Data for the task START
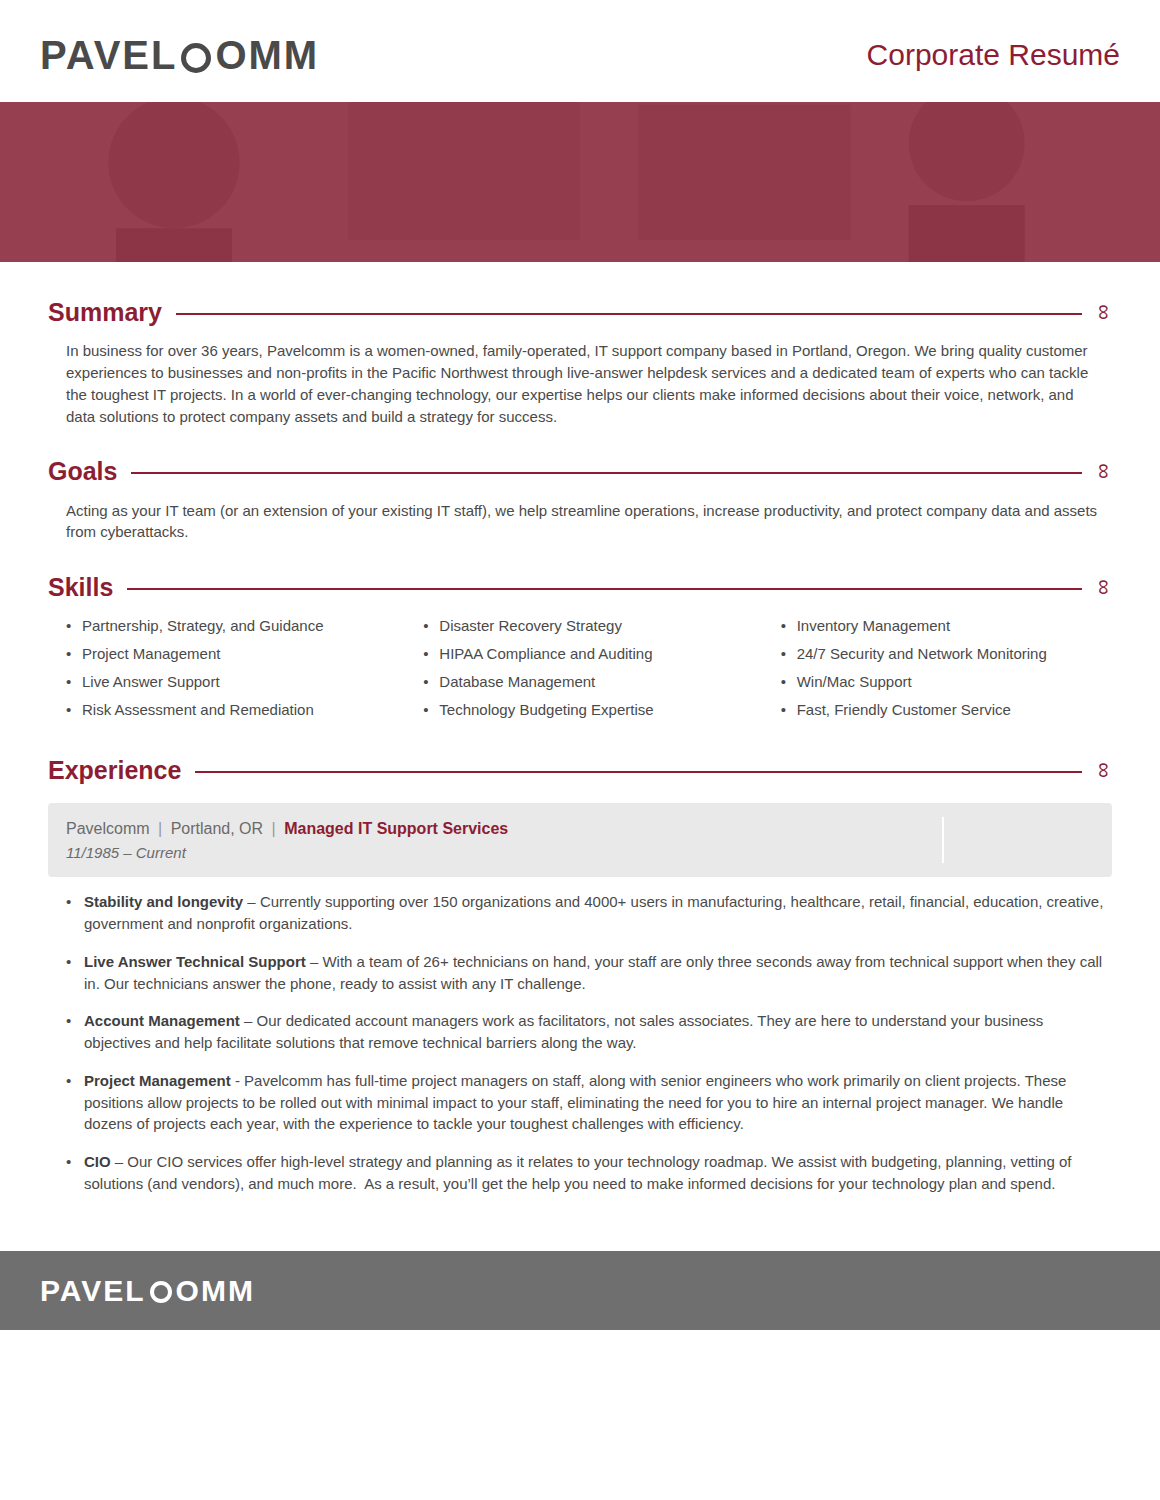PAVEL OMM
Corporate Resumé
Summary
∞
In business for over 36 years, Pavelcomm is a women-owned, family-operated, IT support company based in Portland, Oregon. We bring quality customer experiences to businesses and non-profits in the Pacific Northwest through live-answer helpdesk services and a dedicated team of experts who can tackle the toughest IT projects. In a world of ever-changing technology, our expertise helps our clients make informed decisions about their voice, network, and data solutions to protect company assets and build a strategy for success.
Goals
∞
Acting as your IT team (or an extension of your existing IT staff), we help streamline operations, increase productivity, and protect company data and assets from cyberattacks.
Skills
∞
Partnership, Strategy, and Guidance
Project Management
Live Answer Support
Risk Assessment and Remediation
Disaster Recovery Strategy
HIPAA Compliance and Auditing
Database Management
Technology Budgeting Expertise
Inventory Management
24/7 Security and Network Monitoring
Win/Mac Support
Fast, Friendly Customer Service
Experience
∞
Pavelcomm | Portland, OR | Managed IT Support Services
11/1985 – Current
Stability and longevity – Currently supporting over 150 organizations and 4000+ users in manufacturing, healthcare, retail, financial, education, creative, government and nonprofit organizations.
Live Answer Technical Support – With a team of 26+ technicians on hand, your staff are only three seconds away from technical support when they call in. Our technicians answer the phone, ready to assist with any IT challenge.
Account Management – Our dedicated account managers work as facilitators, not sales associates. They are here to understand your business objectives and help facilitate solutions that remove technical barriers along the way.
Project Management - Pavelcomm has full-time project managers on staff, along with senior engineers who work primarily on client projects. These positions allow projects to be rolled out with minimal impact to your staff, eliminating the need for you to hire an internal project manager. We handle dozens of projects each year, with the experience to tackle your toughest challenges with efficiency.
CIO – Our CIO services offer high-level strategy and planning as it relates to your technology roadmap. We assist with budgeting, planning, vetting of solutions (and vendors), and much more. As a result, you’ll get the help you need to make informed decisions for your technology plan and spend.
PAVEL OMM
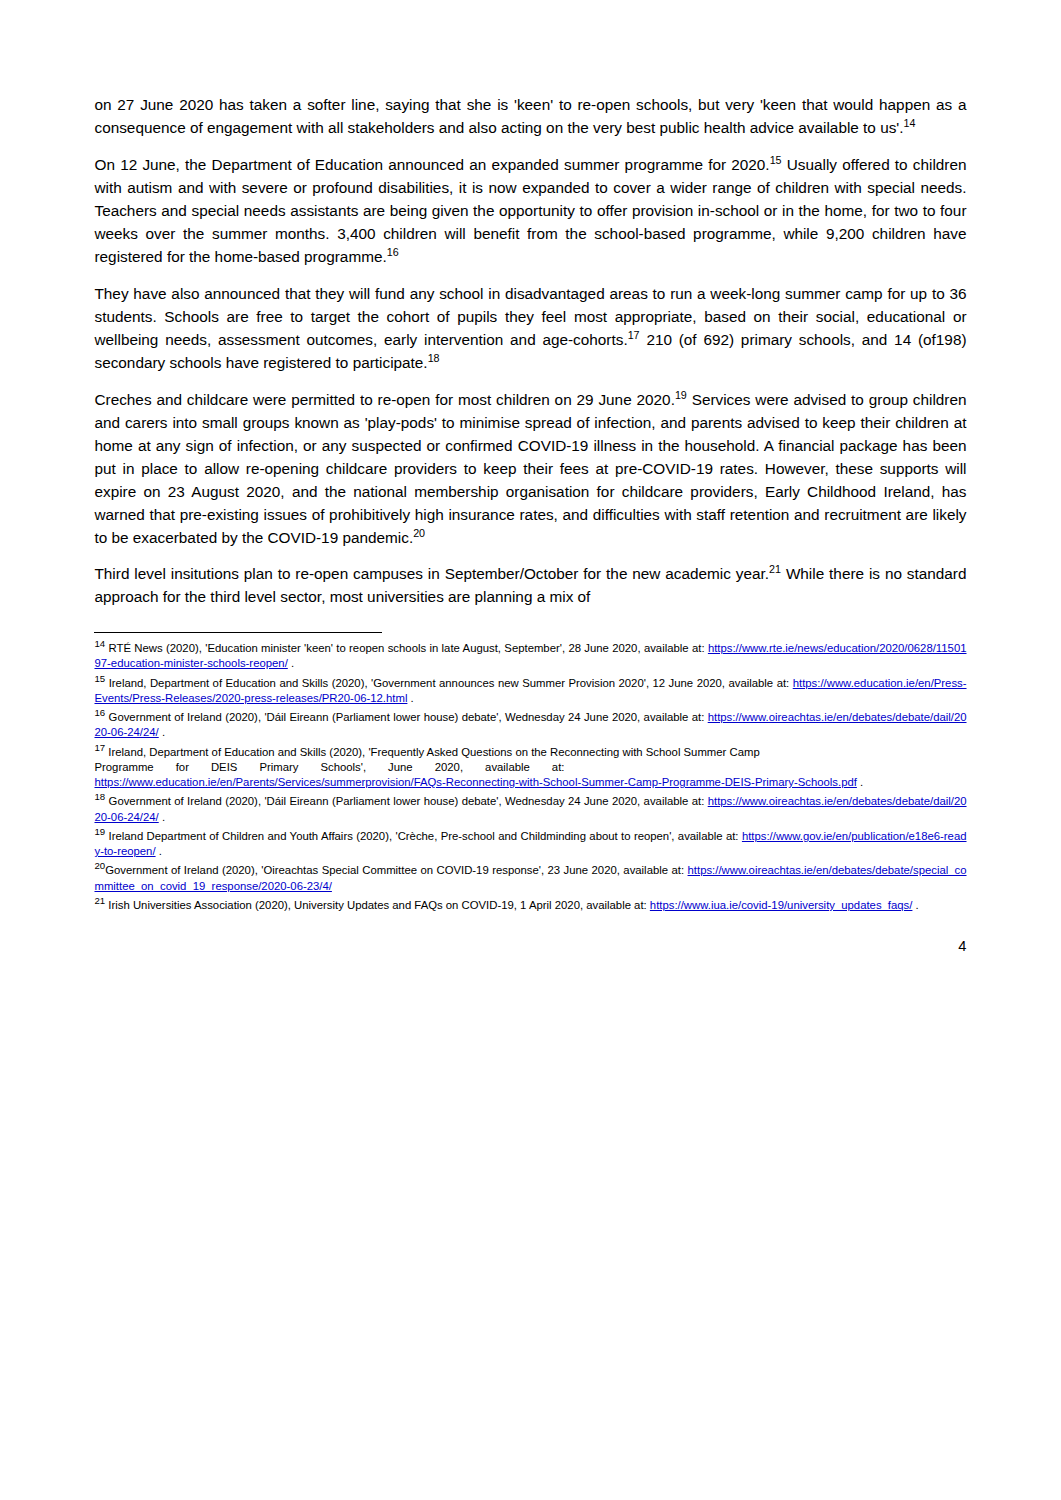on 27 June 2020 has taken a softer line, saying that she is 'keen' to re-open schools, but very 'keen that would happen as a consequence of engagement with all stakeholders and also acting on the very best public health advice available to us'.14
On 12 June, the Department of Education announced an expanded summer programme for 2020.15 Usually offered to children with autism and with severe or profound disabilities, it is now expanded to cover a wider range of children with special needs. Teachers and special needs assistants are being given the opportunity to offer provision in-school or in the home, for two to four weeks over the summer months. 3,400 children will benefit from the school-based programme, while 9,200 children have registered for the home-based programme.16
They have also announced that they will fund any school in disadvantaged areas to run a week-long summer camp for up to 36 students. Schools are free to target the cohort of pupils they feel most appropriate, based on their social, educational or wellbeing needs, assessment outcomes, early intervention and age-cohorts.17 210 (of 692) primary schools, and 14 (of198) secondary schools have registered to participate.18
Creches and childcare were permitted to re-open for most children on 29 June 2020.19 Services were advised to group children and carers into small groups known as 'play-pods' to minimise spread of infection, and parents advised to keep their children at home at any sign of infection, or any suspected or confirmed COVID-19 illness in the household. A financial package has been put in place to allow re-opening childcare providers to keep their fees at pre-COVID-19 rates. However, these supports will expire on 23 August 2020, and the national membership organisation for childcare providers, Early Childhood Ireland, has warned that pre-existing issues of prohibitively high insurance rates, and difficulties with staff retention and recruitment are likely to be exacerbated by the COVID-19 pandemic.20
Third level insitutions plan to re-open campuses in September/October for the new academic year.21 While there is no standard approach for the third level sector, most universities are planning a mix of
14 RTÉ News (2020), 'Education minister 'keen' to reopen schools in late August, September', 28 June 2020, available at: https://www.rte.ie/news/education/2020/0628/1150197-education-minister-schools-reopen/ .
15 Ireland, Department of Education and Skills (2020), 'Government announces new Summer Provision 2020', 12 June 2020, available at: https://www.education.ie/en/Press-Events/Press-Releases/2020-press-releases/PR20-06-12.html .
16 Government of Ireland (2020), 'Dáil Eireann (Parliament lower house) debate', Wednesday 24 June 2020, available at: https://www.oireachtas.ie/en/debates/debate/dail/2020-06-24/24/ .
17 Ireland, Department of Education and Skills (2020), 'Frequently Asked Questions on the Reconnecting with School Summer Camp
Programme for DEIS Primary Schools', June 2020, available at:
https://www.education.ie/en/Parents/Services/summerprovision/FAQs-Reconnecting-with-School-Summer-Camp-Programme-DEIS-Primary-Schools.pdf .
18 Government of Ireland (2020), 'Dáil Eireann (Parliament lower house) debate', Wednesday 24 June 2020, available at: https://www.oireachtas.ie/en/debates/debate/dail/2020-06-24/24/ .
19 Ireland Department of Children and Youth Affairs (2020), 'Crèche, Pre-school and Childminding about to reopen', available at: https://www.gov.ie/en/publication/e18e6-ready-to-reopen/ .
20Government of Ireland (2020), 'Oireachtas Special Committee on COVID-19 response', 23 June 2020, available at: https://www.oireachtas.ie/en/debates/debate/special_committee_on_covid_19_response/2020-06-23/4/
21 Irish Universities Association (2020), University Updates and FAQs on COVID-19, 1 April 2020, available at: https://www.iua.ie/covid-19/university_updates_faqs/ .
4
Data for the task END
[Prompt]:
In the answer, restate word for word each line from the one with "16 Government of" through the end of the material above.

[Response to this task]:
16 Government of Ireland (2020), 'Dáil Eireann (Parliament lower house) debate', Wednesday 24 June 2020, available at: https://www.oireachtas.ie/en/debates/debate/dail/2020-06-24/24/ .
17 Ireland, Department of Education and Skills (2020), 'Frequently Asked Questions on the Reconnecting with School Summer Camp
Programme for DEIS Primary Schools', June 2020, available at:
https://www.education.ie/en/Parents/Services/summerprovision/FAQs-Reconnecting-with-School-Summer-Camp-Programme-DEIS-Primary-Schools.pdf .
18 Government of Ireland (2020), 'Dáil Eireann (Parliament lower house) debate', Wednesday 24 June 2020, available at: https://www.oireachtas.ie/en/debates/debate/dail/2020-06-24/24/ .
19 Ireland Department of Children and Youth Affairs (2020), 'Crèche, Pre-school and Childminding about to reopen', available at: https://www.gov.ie/en/publication/e18e6-ready-to-reopen/ .
20Government of Ireland (2020), 'Oireachtas Special Committee on COVID-19 response', 23 June 2020, available at: https://www.oireachtas.ie/en/debates/debate/special_committee_on_covid_19_response/2020-06-23/4/
21 Irish Universities Association (2020), University Updates and FAQs on COVID-19, 1 April 2020, available at: https://www.iua.ie/covid-19/university_updates_faqs/ .
4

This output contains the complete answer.